Mortgage Interest Rate ………. 5.18%
Monthly Mortgage Payment … $2,932
Monthly Cash Outlays ………… $3,830
Monthly Cost of Ownership … $2,840

Property Details for 176 GARDEN GATE Ln Irvine, CA 92620

Beds 3
Baths 3 baths
Home Size 1,600 sq ft
($418 / sq ft)
Lot Size 3,264 sq ft
Year Built 1998
Days on Market 4
Listing Updated 1/13/2010
MLS Number S601543
Property Type Single Family, Residential
Community Northwood
Tract Glle

Gourmet Kitchen Award

Equity Seller has to move!Charming Plan D/3bdr Highly Ugraded Northwood Single Detached Home.3 Full Bdrms plus office,Main floor Bd&Bath.Beautiful Gourmet Kitchen with Maple Cabinets,,Formal Dining RM open to GREAT ROOM,Cathedral Ceilings,Firplace,Recess Lighting, Designer Paint,New Carpet,Plantation Shutters through out.

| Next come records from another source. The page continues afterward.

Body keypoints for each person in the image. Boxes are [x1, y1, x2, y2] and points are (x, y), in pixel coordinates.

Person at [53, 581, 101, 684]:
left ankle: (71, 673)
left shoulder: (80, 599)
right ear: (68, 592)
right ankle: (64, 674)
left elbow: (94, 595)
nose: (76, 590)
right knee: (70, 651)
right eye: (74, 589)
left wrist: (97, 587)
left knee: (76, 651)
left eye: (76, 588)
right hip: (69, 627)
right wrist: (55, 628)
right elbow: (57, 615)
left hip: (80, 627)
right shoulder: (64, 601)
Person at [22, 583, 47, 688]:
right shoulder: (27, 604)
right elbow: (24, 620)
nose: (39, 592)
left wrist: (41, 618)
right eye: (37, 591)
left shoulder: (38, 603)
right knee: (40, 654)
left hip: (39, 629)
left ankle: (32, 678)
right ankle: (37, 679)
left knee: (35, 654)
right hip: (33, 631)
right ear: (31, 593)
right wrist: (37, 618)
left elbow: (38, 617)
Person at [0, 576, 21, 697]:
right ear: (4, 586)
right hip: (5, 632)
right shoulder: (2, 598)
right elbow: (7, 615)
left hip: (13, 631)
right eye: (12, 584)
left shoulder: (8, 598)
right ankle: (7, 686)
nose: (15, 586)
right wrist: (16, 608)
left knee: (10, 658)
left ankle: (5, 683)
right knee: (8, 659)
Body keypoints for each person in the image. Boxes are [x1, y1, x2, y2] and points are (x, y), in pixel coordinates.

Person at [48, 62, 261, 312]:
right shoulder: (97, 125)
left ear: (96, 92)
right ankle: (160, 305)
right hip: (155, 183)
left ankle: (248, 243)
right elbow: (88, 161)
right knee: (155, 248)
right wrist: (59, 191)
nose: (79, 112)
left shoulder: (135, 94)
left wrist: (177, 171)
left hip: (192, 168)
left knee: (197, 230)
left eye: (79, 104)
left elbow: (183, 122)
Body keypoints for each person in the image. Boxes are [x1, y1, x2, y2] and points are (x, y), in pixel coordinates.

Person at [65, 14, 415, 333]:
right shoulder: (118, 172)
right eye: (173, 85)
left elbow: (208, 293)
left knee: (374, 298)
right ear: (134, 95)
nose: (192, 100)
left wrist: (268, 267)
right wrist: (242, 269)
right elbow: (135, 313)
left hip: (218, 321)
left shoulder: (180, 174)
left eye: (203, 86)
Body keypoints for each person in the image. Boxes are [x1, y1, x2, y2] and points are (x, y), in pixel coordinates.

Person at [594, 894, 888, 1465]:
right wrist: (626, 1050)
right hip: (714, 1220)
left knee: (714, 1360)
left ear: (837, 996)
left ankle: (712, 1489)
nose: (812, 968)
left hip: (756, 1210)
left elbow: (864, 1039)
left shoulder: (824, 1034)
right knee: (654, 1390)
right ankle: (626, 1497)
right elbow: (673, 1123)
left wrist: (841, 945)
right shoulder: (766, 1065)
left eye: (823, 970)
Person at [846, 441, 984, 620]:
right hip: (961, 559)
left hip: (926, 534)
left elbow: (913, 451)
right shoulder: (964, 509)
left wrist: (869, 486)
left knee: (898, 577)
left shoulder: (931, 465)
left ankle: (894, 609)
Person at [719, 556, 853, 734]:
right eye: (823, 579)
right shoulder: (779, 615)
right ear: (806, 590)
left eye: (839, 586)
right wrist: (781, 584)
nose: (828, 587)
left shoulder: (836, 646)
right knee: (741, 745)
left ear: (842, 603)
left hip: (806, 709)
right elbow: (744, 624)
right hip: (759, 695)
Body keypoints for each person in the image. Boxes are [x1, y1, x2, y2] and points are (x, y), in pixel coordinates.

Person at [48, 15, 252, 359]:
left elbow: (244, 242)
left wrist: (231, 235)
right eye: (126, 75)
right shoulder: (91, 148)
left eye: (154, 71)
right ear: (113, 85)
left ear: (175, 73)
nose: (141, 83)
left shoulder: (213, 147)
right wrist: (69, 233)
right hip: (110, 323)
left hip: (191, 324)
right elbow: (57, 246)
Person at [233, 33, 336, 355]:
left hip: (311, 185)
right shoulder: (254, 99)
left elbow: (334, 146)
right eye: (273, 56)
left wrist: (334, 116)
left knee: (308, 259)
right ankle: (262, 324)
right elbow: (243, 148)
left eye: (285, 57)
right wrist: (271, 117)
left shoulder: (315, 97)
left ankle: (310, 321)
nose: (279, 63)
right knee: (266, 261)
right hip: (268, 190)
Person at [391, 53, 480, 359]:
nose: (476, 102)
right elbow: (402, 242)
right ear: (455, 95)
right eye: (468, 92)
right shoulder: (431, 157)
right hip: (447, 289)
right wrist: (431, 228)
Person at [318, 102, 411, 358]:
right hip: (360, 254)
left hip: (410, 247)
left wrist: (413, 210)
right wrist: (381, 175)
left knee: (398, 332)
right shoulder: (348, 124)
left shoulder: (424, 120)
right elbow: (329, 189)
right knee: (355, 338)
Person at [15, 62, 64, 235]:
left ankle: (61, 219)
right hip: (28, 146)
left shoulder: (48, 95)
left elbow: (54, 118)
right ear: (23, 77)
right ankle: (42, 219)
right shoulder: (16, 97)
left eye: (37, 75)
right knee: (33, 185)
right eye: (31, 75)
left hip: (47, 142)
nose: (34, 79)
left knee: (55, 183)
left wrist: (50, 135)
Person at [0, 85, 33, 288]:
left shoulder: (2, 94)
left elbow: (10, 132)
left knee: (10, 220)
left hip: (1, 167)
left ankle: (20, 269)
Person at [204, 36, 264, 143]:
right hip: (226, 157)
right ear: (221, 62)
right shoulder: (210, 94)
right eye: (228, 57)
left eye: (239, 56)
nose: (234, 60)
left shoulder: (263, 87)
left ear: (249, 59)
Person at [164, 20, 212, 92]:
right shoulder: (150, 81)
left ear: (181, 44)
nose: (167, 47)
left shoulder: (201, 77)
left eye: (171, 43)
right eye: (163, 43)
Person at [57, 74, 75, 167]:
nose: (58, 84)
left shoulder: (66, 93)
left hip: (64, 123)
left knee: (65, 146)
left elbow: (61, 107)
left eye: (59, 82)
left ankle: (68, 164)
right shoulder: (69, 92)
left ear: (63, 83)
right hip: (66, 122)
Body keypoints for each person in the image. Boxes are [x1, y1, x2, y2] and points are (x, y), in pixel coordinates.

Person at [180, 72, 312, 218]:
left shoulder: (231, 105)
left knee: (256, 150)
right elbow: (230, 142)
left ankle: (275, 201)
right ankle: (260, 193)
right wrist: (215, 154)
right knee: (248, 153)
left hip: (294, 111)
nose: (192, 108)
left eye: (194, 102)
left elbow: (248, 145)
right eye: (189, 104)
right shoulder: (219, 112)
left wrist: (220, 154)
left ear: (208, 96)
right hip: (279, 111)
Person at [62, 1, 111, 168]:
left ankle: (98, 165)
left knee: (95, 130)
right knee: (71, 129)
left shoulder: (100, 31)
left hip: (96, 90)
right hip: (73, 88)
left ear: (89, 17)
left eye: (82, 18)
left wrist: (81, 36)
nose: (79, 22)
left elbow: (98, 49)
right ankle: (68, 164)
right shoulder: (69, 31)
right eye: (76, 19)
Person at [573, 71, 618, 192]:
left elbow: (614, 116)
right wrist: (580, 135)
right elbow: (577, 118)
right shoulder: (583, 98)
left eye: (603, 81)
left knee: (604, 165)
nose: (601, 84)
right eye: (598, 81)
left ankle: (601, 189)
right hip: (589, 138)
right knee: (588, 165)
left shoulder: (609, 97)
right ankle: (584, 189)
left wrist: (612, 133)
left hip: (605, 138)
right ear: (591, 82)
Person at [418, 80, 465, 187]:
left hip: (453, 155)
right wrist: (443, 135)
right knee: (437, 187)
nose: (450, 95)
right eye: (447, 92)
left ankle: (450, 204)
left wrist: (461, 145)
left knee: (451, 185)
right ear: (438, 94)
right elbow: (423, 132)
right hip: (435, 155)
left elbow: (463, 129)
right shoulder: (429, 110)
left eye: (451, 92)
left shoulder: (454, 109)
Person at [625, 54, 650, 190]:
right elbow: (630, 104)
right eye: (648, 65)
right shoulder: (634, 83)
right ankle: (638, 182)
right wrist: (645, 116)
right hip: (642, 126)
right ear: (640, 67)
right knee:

Built In Media and Office.French Doors Open to Entertainers Backyard.Pre-wired for Security System,Full Size 2 Car Garage w/Built-in Cabinets..Walk to Blue Ribbon Award Winning Cayonview Elem & Northwood High School.

I like this neighborhood, and apparently so do many cash-heavy buyers. Prices on many homes here have held over $350/SF, and this owner thinks he can get over $400/SF. He might be right as someone will probably borrow $417,000 and put $252,000 down. Cash is king.